(Figure understanding tasks)
--*--
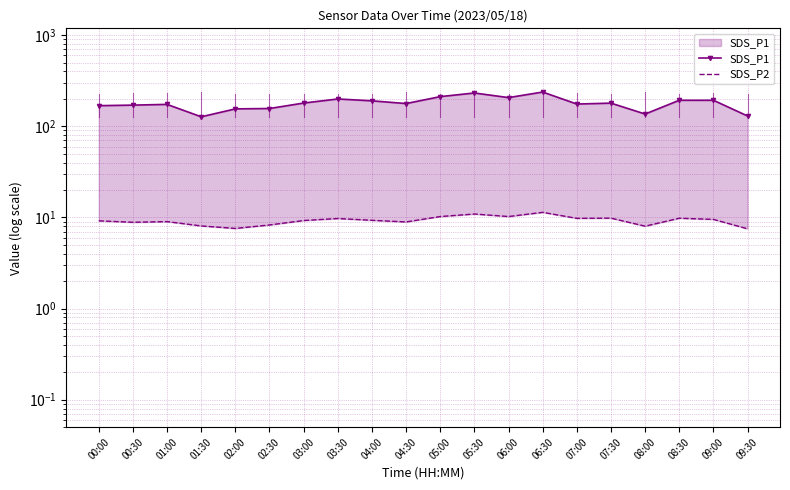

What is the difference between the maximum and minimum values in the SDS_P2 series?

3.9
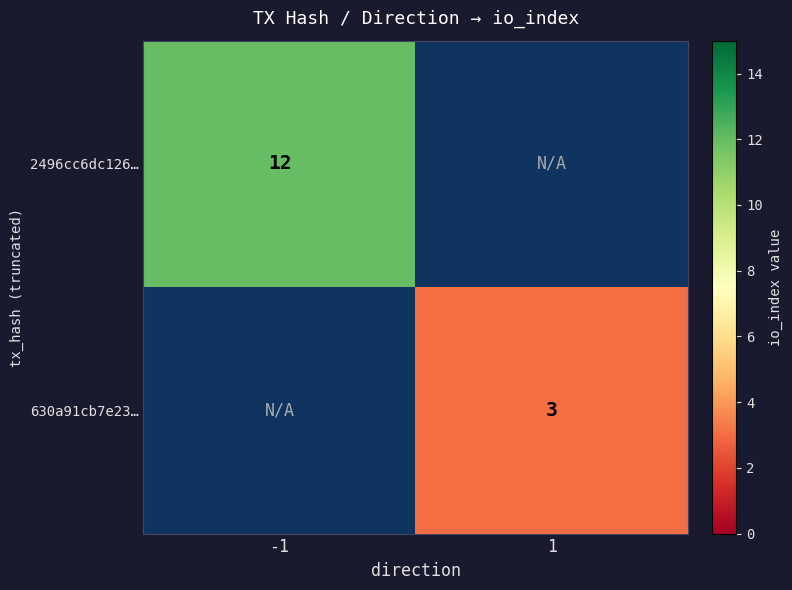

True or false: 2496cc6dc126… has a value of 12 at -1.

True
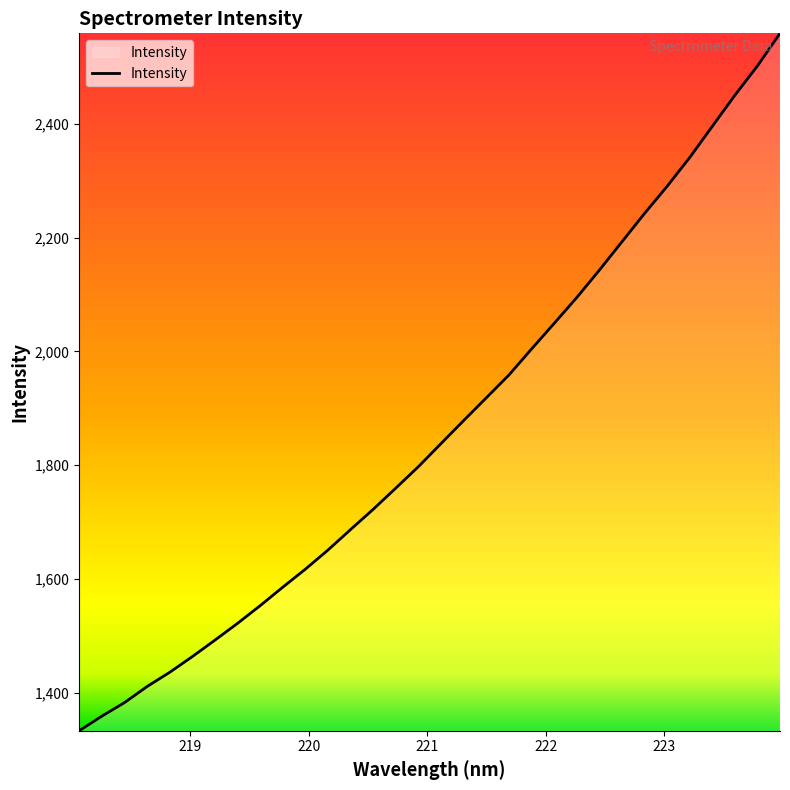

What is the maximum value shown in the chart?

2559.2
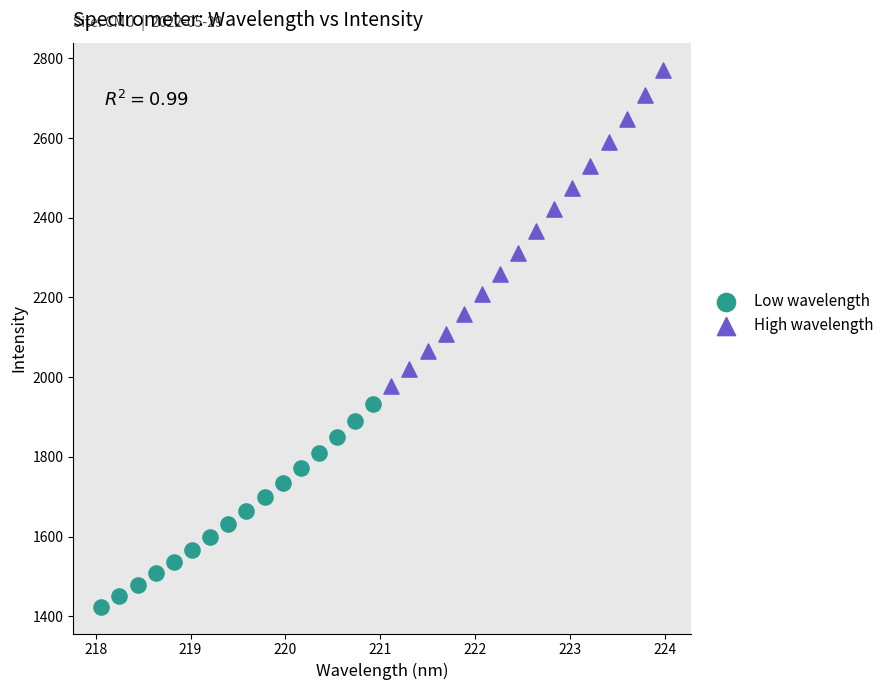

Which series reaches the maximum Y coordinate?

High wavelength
--*--
Pick out each line of the material above that contains the word "True", and copy those lines.

Task response:
True or false: 2496cc6dc126… has a value of 12 at -1.
True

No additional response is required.